EXERCISE TASK
Answer these from the ellipse solution:
(a) What standard form does the equation take after every term is divided by 225?
(b) What value is given for the eccentricity?
(c) At which points are the foci located?

PASSAGE GIVEN
If the ellipse with equation `9x^2+25y^2=225`, then find the eccentricity and foci.

To find the eccentricity and foci of the ellipse given by the equation \(9x^2 + 25y^2 = 225\), we will follow these steps: ### Step 1: Rewrite the equation in standard form We start with the equation of the ellipse: \[ 9x^2 + 25y^2 = 225 \] To convert this into standard form, we divide every term by 225: \[ \frac{9x^2}{225} + \frac{25y^2}{225} = 1 \] This simplifies to: \[ \frac{x^2}{25} + \frac{y^2}{9} = 1 \] ### Step 2: Identify \(a^2\) and \(b^2\) From the standard form \(\frac{x^2}{a^2} + \frac{y^2}{b^2} = 1\), we can identify: - \(a^2 = 25\) (which means \(a = \sqrt{25} = 5\)) - \(b^2 = 9\) (which means \(b = \sqrt{9} = 3\)) ### Step 3: Determine the eccentricity \(e\) The formula for the eccentricity \(e\) of an ellipse is given by: \[ e = \sqrt{1 - \frac{b^2}{a^2}} \] Substituting the values of \(b^2\) and \(a^2\): \[ e = \sqrt{1 - \frac{9}{25}} = \sqrt{1 - 0.36} = \sqrt{0.64} = \frac{4}{5} \] ### Step 4: Find the foci The foci of the ellipse are located at \((\pm ae, 0)\). We already have \(a = 5\) and \(e = \frac{4}{5}\): \[ \text{Foci} = \left(\pm a e, 0\right) = \left(\pm 5 \cdot \frac{4}{5}, 0\right) = \left(\pm 4, 0\right) \] ### Final Answer - The eccentricity \(e\) of the ellipse is \(\frac{4}{5}\). - The foci of the ellipse are at the points \((4, 0)\) and \((-4, 0)\). ---

PROVIDED DATA
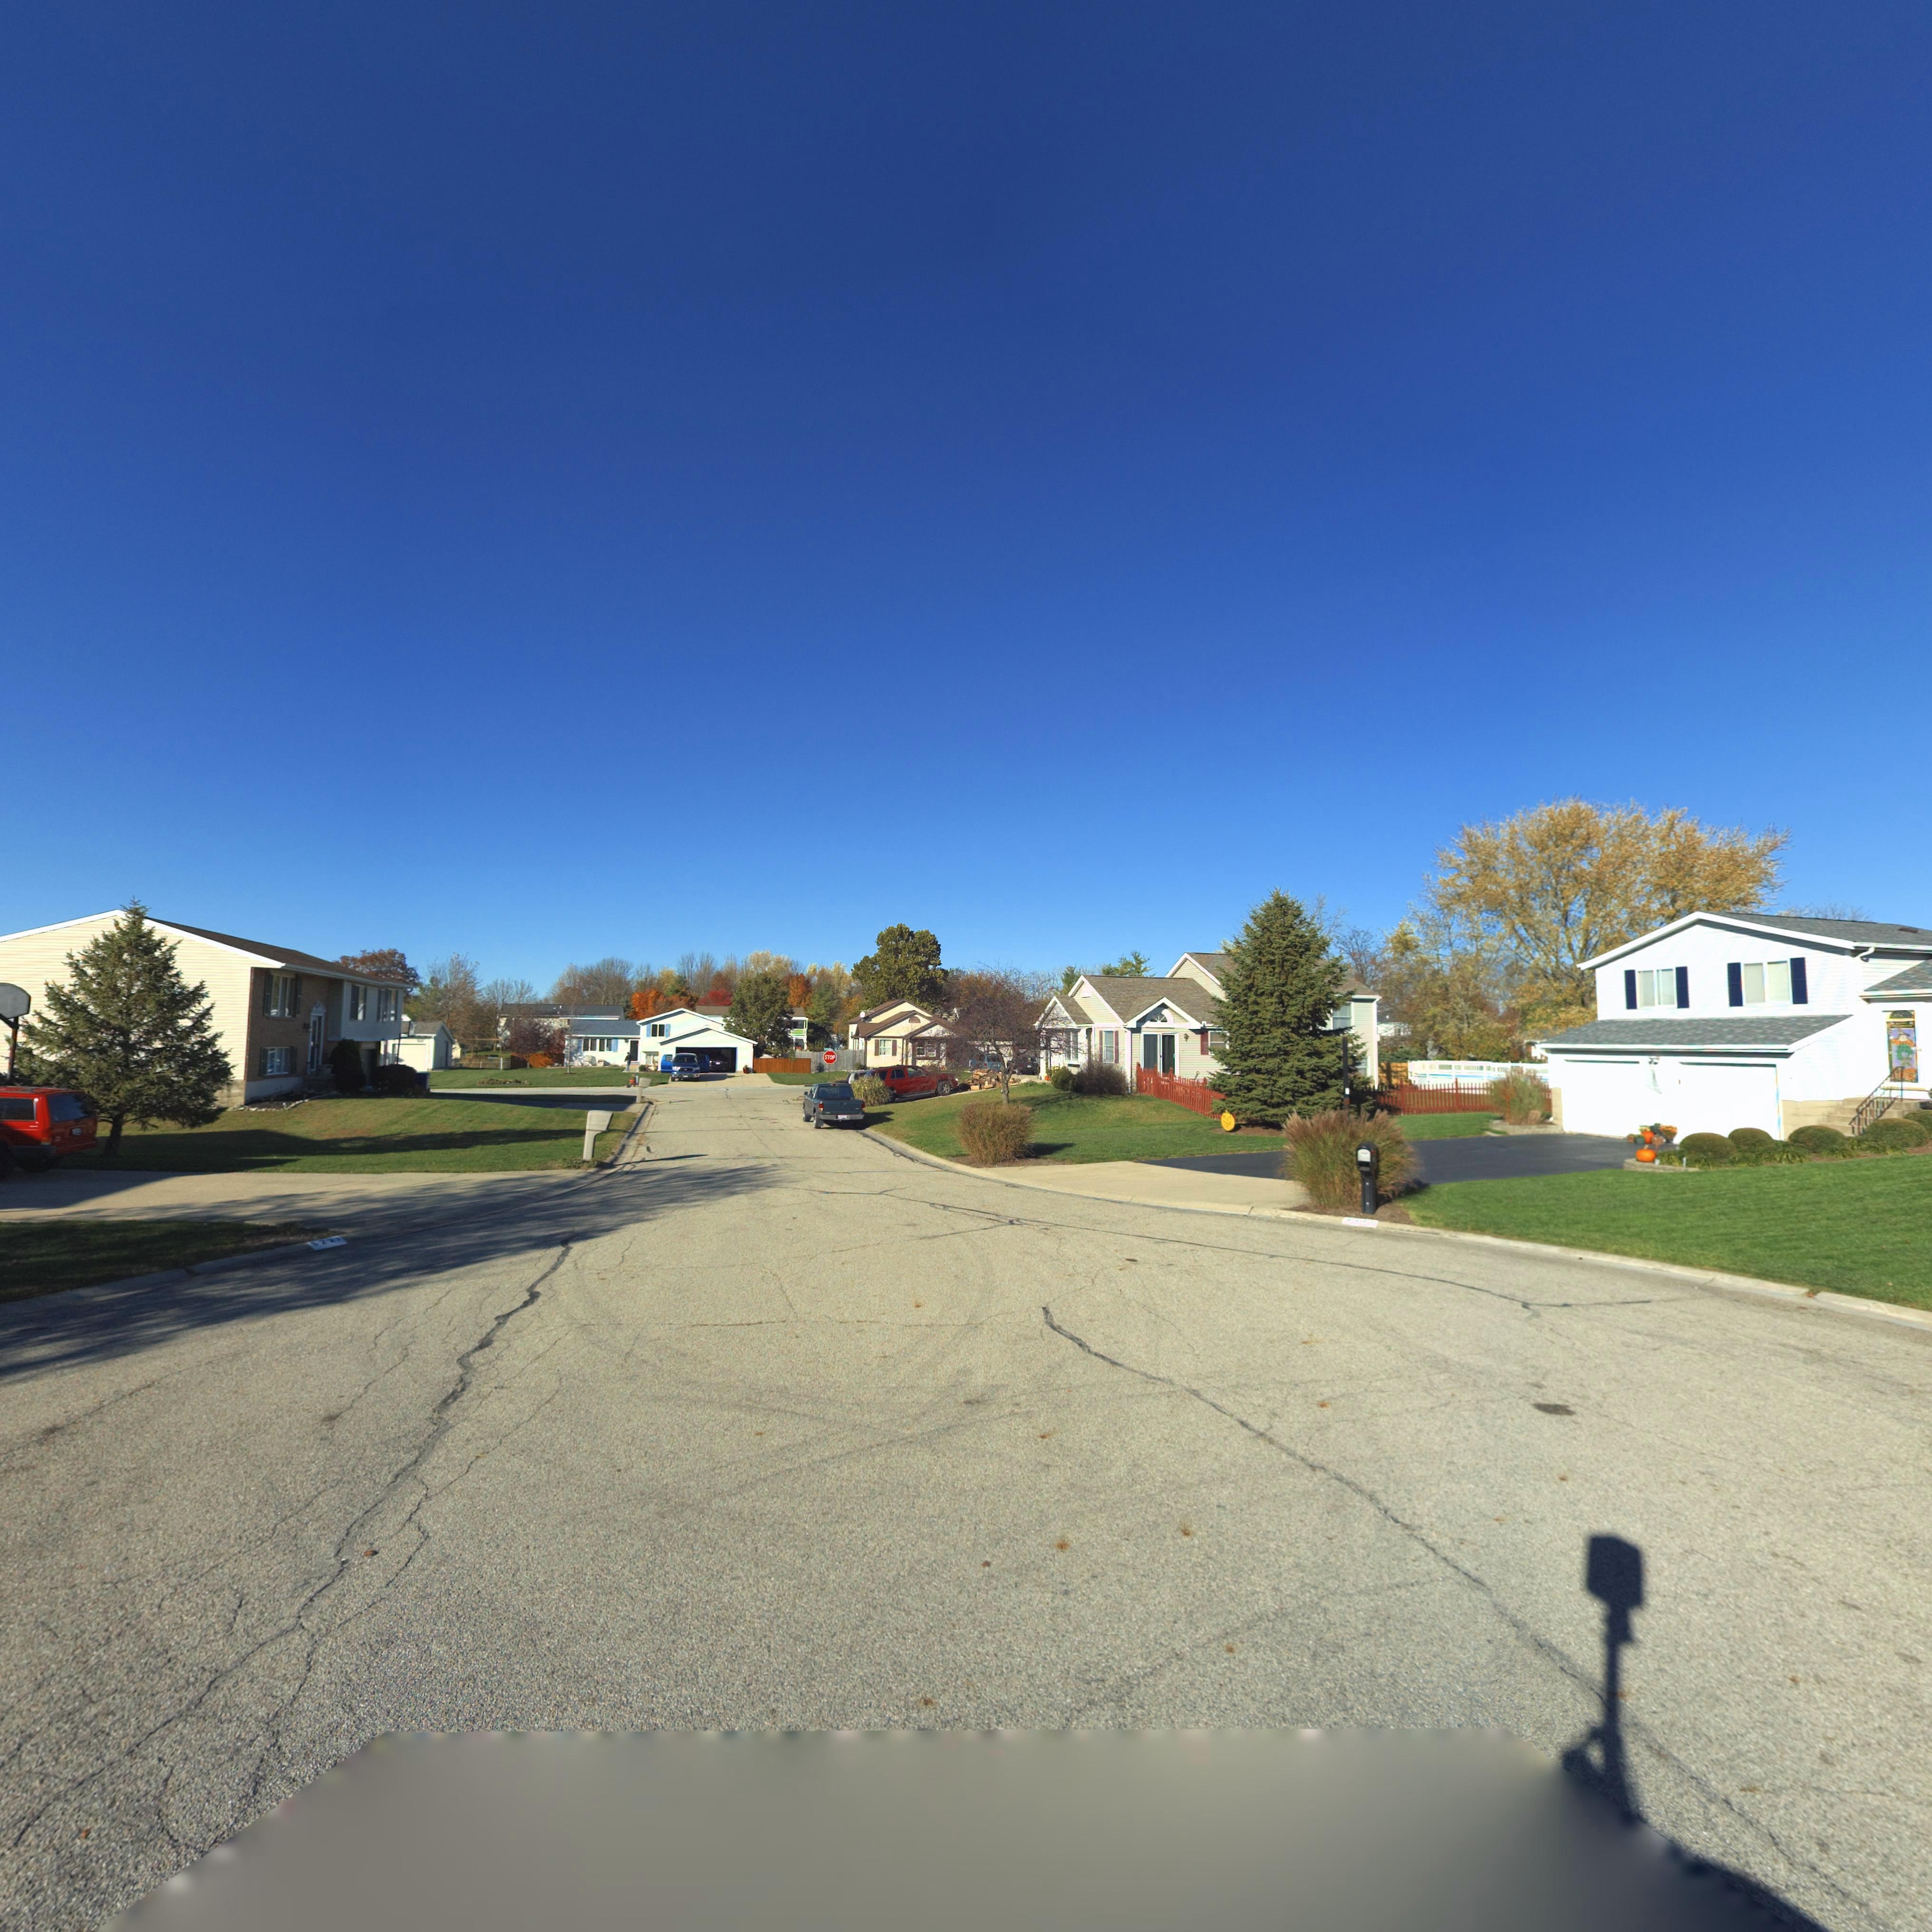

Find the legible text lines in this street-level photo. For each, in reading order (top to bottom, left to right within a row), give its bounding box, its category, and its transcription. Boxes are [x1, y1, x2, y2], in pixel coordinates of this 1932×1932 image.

[309, 1235, 342, 1248] StreetNumber: *22*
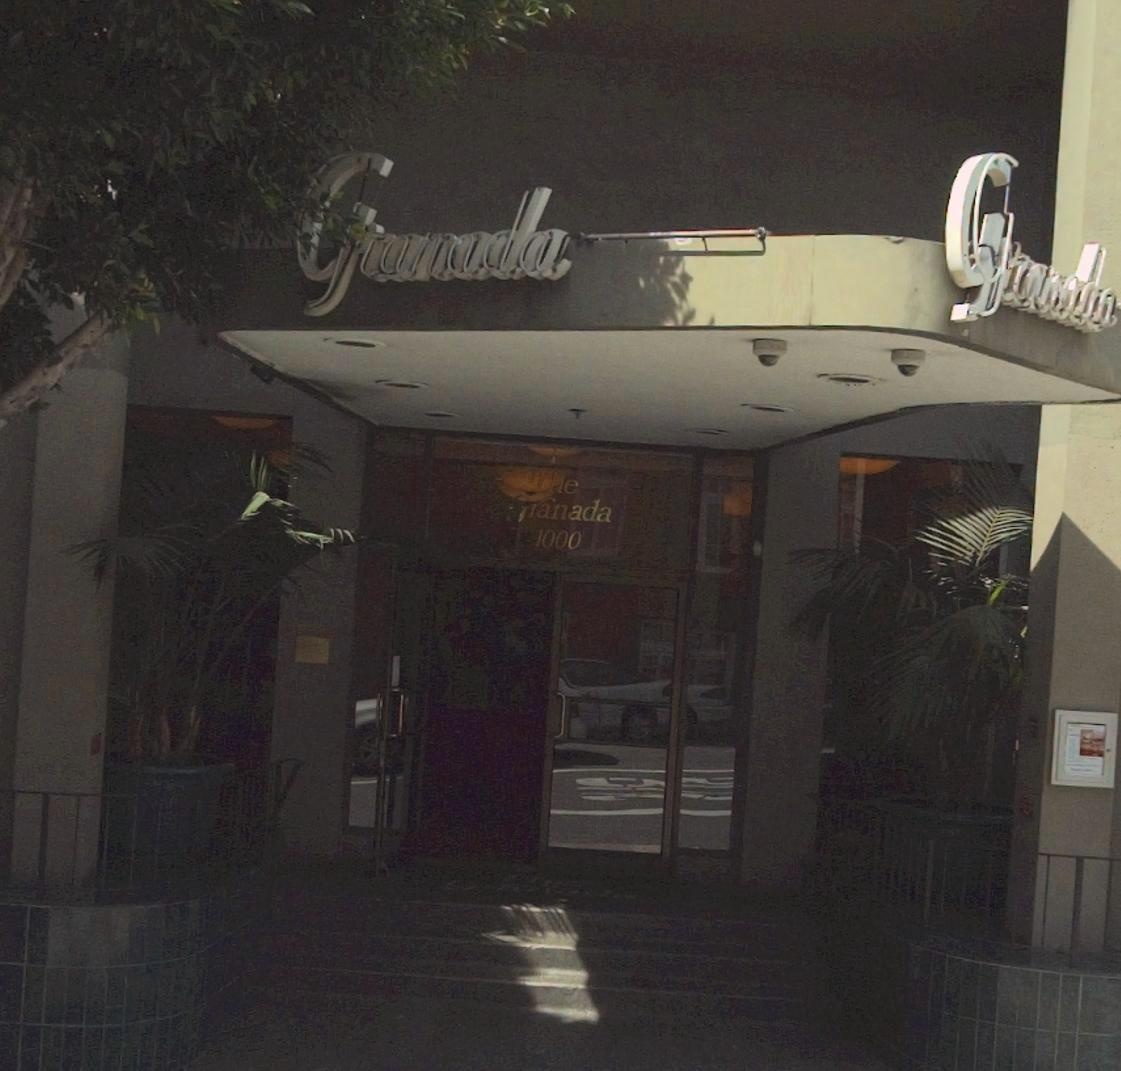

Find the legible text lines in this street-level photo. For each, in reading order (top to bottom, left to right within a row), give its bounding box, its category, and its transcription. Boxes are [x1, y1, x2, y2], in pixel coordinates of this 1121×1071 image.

[357, 177, 588, 286] BusinessName: ranada
[527, 496, 615, 523] BusinessName: ranada
[534, 528, 585, 551] StreetNumber: 1000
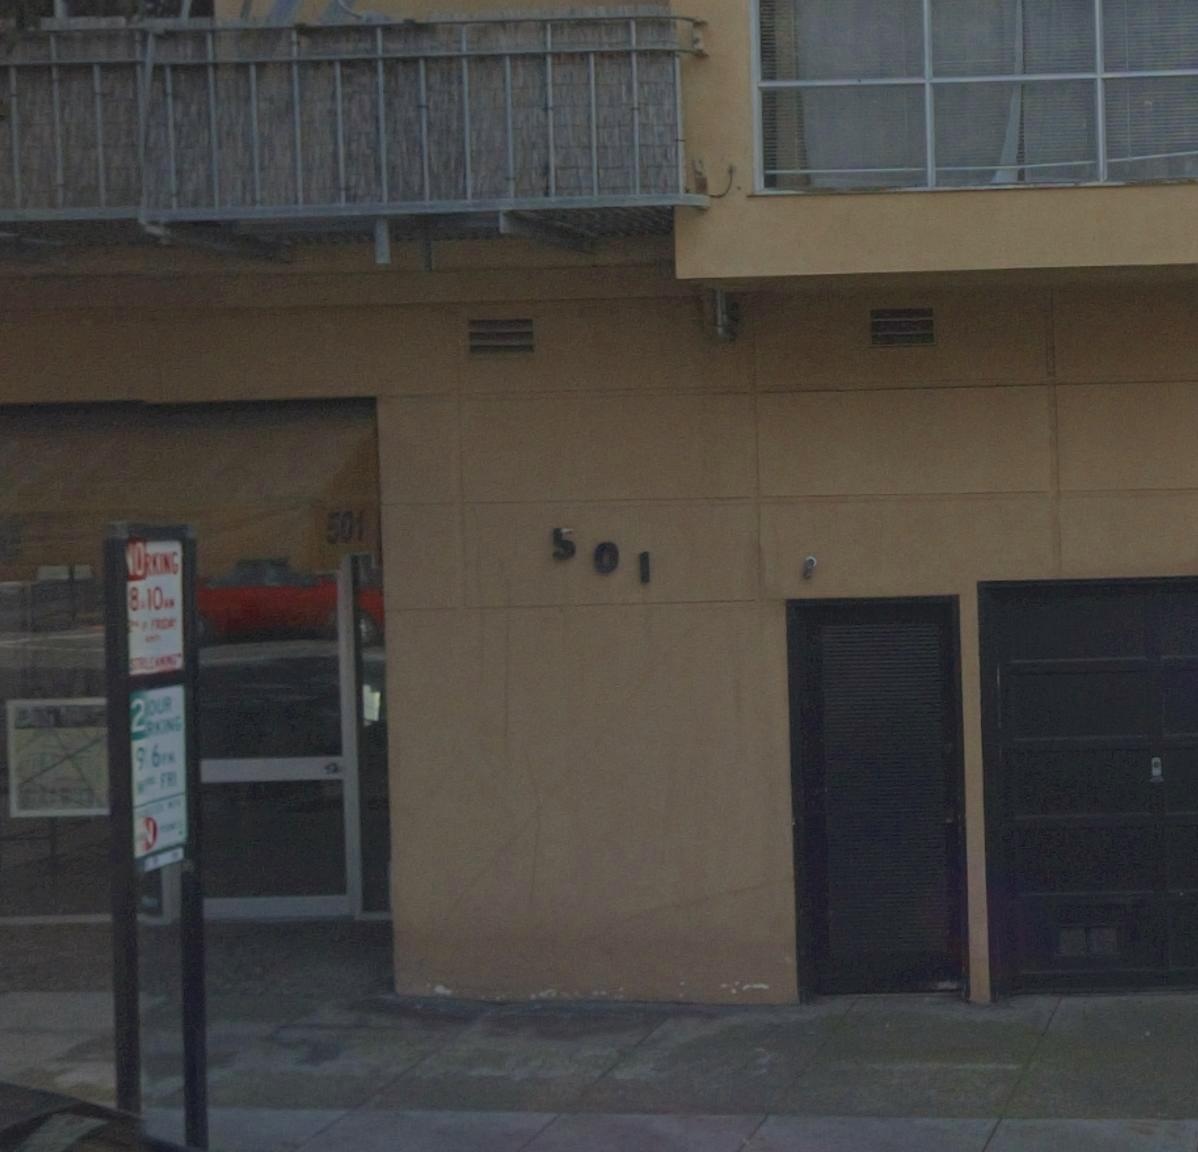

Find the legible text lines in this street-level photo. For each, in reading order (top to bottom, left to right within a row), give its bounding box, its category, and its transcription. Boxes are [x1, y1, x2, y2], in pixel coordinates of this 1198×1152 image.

OUTPUT OF THE TASK
(a) x²/25 + y²/9 = 1
(b) 4/5
(c) (4, 0) and (−4, 0)